Records for processing:

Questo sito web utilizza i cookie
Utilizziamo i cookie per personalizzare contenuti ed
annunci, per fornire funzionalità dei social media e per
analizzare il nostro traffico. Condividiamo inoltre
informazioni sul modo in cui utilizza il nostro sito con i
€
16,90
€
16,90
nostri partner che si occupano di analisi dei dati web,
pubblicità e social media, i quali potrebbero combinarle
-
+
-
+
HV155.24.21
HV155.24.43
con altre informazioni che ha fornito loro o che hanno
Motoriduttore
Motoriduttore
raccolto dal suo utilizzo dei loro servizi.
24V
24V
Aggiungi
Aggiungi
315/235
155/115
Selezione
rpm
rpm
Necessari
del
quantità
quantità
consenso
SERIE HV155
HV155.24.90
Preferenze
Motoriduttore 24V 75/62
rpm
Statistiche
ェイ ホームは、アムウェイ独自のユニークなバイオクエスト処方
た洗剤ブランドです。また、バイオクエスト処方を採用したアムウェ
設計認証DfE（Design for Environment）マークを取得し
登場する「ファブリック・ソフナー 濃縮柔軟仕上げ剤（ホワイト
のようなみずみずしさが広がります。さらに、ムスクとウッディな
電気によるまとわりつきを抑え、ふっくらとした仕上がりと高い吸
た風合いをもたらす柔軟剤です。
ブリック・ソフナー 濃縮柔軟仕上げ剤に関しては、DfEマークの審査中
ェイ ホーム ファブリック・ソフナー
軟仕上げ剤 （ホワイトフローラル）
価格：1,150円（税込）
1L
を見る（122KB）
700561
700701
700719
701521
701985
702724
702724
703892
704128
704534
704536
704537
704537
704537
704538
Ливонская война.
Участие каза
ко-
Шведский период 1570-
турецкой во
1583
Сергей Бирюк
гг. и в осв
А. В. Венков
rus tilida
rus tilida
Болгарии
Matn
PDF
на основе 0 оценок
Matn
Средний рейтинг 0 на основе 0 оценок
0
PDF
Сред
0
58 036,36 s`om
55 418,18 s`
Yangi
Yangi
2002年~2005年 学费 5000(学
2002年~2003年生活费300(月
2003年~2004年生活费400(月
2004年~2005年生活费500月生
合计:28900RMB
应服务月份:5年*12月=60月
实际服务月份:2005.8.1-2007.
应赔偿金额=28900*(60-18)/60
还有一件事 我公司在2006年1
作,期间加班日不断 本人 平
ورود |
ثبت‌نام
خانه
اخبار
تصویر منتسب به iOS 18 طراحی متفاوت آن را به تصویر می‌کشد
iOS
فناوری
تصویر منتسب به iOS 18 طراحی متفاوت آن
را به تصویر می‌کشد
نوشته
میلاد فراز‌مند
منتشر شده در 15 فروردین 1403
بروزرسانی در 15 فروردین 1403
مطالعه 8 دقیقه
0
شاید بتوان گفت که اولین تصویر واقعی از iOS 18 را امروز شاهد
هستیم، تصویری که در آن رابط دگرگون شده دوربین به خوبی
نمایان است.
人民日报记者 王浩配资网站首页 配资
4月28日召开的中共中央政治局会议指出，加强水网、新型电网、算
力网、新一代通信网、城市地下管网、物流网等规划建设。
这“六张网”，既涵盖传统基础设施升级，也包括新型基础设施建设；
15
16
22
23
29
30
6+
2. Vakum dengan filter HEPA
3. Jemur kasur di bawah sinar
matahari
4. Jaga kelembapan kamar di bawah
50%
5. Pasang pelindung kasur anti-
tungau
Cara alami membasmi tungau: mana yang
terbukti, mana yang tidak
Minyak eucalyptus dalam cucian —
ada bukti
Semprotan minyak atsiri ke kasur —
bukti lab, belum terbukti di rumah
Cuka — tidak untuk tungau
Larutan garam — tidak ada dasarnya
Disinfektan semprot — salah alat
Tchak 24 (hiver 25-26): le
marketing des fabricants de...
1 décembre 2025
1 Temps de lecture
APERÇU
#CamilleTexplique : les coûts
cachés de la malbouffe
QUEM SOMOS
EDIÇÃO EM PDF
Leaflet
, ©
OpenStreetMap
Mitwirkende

About this exercise:
Each line above is to be reproduced exactly. Leave none out.

Task solution:
Questo sito web utilizza i cookie
Utilizziamo i cookie per personalizzare contenuti ed
annunci, per fornire funzionalità dei social media e per
analizzare il nostro traffico. Condividiamo inoltre
informazioni sul modo in cui utilizza il nostro sito con i
€
16,90
€
16,90
nostri partner che si occupano di analisi dei dati web,
pubblicità e social media, i quali potrebbero combinarle
-
+
-
+
HV155.24.21
HV155.24.43
con altre informazioni che ha fornito loro o che hanno
Motoriduttore
Motoriduttore
raccolto dal suo utilizzo dei loro servizi.
24V
24V
Aggiungi
Aggiungi
315/235
155/115
Selezione
rpm
rpm
Necessari
del
quantità
quantità
consenso
SERIE HV155
HV155.24.90
Preferenze
Motoriduttore 24V 75/62
rpm
Statistiche
ェイ ホームは、アムウェイ独自のユニークなバイオクエスト処方
た洗剤ブランドです。また、バイオクエスト処方を採用したアムウェ
設計認証DfE（Design for Environment）マークを取得し
登場する「ファブリック・ソフナー 濃縮柔軟仕上げ剤（ホワイト
のようなみずみずしさが広がります。さらに、ムスクとウッディな
電気によるまとわりつきを抑え、ふっくらとした仕上がりと高い吸
た風合いをもたらす柔軟剤です。
ブリック・ソフナー 濃縮柔軟仕上げ剤に関しては、DfEマークの審査中
ェイ ホーム ファブリック・ソフナー
軟仕上げ剤 （ホワイトフローラル）
価格：1,150円（税込）
1L
を見る（122KB）
700561
700701
700719
701521
701985
702724
702724
703892
704128
704534
704536
704537
704537
704537
704538
Ливонская война.
Участие каза
ко-
Шведский период 1570-
турецкой во
1583
Сергей Бирюк
гг. и в осв
А. В. Венков
rus tilida
rus tilida
Болгарии
Matn
PDF
на основе 0 оценок
Matn
Средний рейтинг 0 на основе 0 оценок
0
PDF
Сред
0
58 036,36 s`om
55 418,18 s`
Yangi
Yangi
2002年~2005年 学费 5000(学
2002年~2003年生活费300(月
2003年~2004年生活费400(月
2004年~2005年生活费500月生
合计:28900RMB
应服务月份:5年*12月=60月
实际服务月份:2005.8.1-2007.
应赔偿金额=28900*(60-18)/60
还有一件事 我公司在2006年1
作,期间加班日不断 本人 平
ورود |
ثبت‌نام
خانه
اخبار
تصویر منتسب به iOS 18 طراحی متفاوت آن را به تصویر می‌کشد
iOS
فناوری
تصویر منتسب به iOS 18 طراحی متفاوت آن
را به تصویر می‌کشد
نوشته
میلاد فراز‌مند
منتشر شده در 15 فروردین 1403
بروزرسانی در 15 فروردین 1403
مطالعه 8 دقیقه
0
شاید بتوان گفت که اولین تصویر واقعی از iOS 18 را امروز شاهد
هستیم، تصویری که در آن رابط دگرگون شده دوربین به خوبی
نمایان است.
人民日报记者 王浩配资网站首页 配资
4月28日召开的中共中央政治局会议指出，加强水网、新型电网、算
力网、新一代通信网、城市地下管网、物流网等规划建设。
这“六张网”，既涵盖传统基础设施升级，也包括新型基础设施建设；
15
16
22
23
29
30
6+
2. Vakum dengan filter HEPA
3. Jemur kasur di bawah sinar
matahari
4. Jaga kelembapan kamar di bawah
50%
5. Pasang pelindung kasur anti-
tungau
Cara alami membasmi tungau: mana yang
terbukti, mana yang tidak
Minyak eucalyptus dalam cucian —
ada bukti
Semprotan minyak atsiri ke kasur —
bukti lab, belum terbukti di rumah
Cuka — tidak untuk tungau
Larutan garam — tidak ada dasarnya
Disinfektan semprot — salah alat
Tchak 24 (hiver 25-26): le
marketing des fabricants de...
1 décembre 2025
1 Temps de lecture
APERÇU
#CamilleTexplique : les coûts
cachés de la malbouffe
QUEM SOMOS
EDIÇÃO EM PDF
Leaflet
, ©
OpenStreetMap
Mitwirkende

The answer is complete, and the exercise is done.